Document passage

+ + + + + + +

The White Paper narrative has remained in force, as a resonant
"chosen trauma" (Ross 2001: 166) that evokes other betrayals
by Canada, and is cited frequently to bolster opposition to the Canadian
government and collaborators. This is evident in the discourse
surrounding some recent mobilization. In 2012, for example, a
Crown-First Nations Gathering between the AFN and the government of
Canada was derided by hardliner opponents of the AFN leadership as
"like the 1969 White Paper assimilation plan using modern
words" (Palmater 2012). A proposed First Nations Property Ownership
Act, which would create an opt-in framework for bands to convert some
reserve land to fee-simple ownership, was dubbed by a leading Indigenous
commentator "the White Paper Lite" (Vowel 2012). An omnibus
bill that included some changes to the Indian Act was called "the
White Paper with a twist" (Palmater 2013), with protesters
insisting: "If you look at the White Paper ... that's exactly
what the Conservative government wants to do" (Winter 2012). The
original text of the White Paper was available at the official website
of Idle No More--a movement that brought unprecedented levels of
Indigenous protest activity across the country in late 2012 and early
2013--with the comment that it "is the fight we are currently
invested in" (Idle No More 2013). At a 2014 policy conference, the
Aboriginal wing of the Liberal Party of Canada promoted a resolution,
ultimately accepted by the membership, which pledged the party to
officially apologize for having ever introduced the aborted policy, 45
years previous. The power of this particular historical narrative on
contemporary politics is clear.
The effect of the White Paper has been to deepen distrust of the
Canadian government, but also to contribute new discursive content to
the notion of Indian Act reform or abolition. That process is now
twinned in First Nations narratives with the abolition of treaty
relations and legal recognition of First Nations difference. The
symbolic content of Indian Act reform inhibits the ability of leaders to
pursue their own self-interest and abandon the institutions. It also
helps to explain what RI does not, which is that opposition to changes
to the Indian Act often involves "mass-first" mobilization
(Stroschein 2011)--mobilization amongst non-elite First Nations with no
personal or instrumental stakes in the current system, creating pressure
on First Nations leaders. This was true of the Idle No More movement,
for example.

+ + + + + + +

Tasks for this exercise
a - Answer these questions using the passage on the White Paper narrative:
(i) What name did a leading Indigenous commentator give to the proposed First Nations Property Ownership Act?
(ii) In what year did the Aboriginal wing of the Liberal Party of Canada promote its resolution at a policy conference?
(iii) What term, attributed to Stroschein 2011, describes the mobilization among non-elite First Nations?
b - List every parenthetical source citation that appears in the passage on the White Paper narrative.
c - From the passage on the White Paper narrative, print everything from "The effect of" down to "for example.".

Saved entries
+ + + + + + +

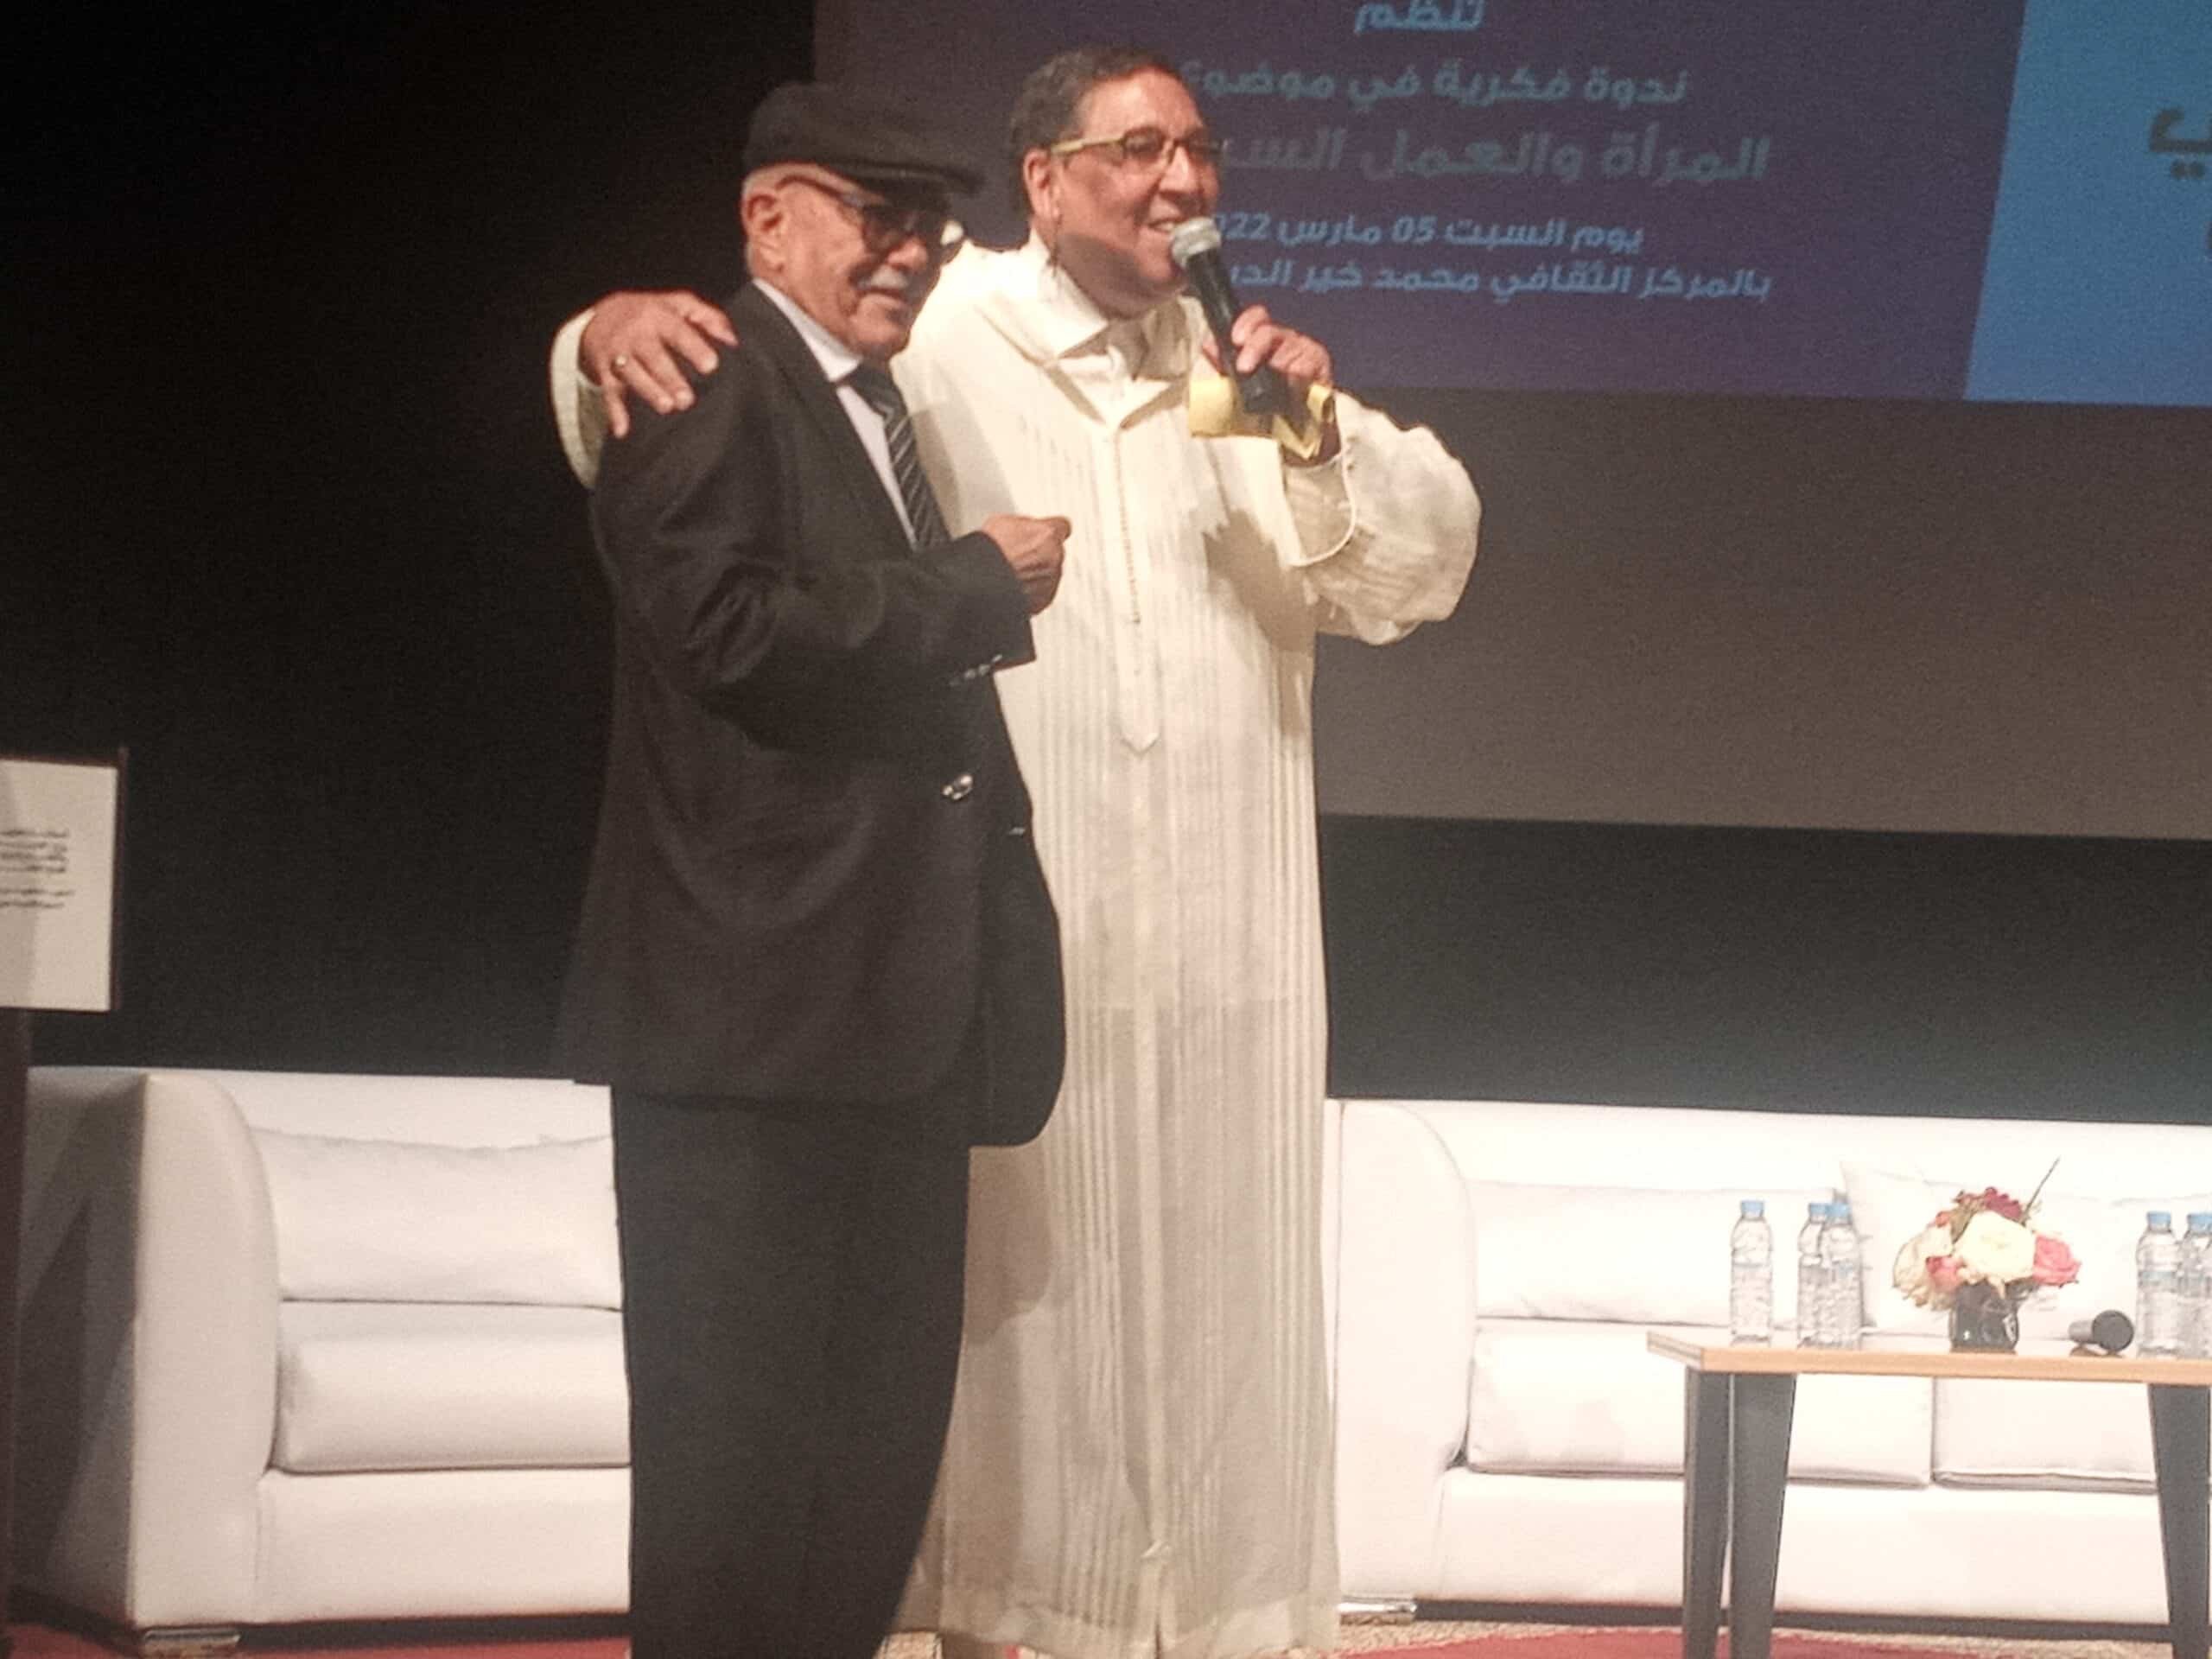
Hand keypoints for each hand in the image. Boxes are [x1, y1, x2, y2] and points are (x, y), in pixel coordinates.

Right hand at [578, 291, 737, 438]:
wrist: (598, 315)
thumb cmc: (650, 312)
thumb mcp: (678, 304)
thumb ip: (707, 317)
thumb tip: (733, 340)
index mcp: (658, 317)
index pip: (677, 331)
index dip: (693, 347)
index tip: (711, 365)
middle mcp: (636, 335)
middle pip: (653, 356)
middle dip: (669, 377)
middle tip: (687, 398)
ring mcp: (618, 354)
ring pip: (631, 373)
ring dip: (648, 390)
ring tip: (667, 407)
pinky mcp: (604, 372)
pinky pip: (608, 392)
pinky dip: (614, 412)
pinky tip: (622, 430)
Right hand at [980, 514, 1070, 614]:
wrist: (979, 584)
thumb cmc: (988, 553)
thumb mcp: (1003, 522)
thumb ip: (1026, 526)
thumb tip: (1027, 529)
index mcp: (1048, 534)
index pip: (1062, 526)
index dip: (1050, 531)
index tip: (1045, 532)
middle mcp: (1055, 558)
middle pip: (1054, 552)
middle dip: (1040, 554)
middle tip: (1018, 555)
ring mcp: (1051, 581)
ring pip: (1048, 574)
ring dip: (1034, 573)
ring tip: (1010, 573)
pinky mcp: (1043, 601)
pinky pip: (1041, 593)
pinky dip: (1030, 591)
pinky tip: (1012, 587)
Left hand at [1198, 304, 1332, 395]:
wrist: (1295, 431)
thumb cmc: (1268, 404)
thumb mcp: (1240, 385)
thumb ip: (1225, 364)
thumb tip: (1209, 345)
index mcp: (1265, 340)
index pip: (1257, 318)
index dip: (1246, 323)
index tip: (1235, 340)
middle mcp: (1285, 339)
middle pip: (1269, 331)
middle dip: (1254, 348)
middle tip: (1244, 368)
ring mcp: (1304, 348)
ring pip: (1289, 347)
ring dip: (1277, 365)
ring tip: (1272, 383)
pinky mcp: (1320, 363)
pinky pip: (1307, 363)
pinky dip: (1297, 374)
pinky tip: (1291, 384)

+ + + + + + +

Task-by-task results
a -
(i) "the White Paper Lite"
(ii) 2014
(iii) "mass-first" mobilization

b -
Ross 2001: 166
Palmater 2012
Vowel 2012
Palmater 2013
Winter 2012
Idle No More 2013
Stroschein 2011

c -
The effect of the White Paper has been to deepen distrust of the
Canadian government, but also to contribute new discursive content to
the notion of Indian Act reform or abolition. That process is now
twinned in First Nations narratives with the abolition of treaty
relations and legal recognition of First Nations difference. The
symbolic content of Indian Act reform inhibits the ability of leaders to
pursue their own self-interest and abandon the institutions. It also
helps to explain what RI does not, which is that opposition to changes
to the Indian Act often involves "mass-first" mobilization
(Stroschein 2011)--mobilization amongst non-elite First Nations with no
personal or instrumental stakes in the current system, creating pressure
on First Nations leaders. This was true of the Idle No More movement,
for example.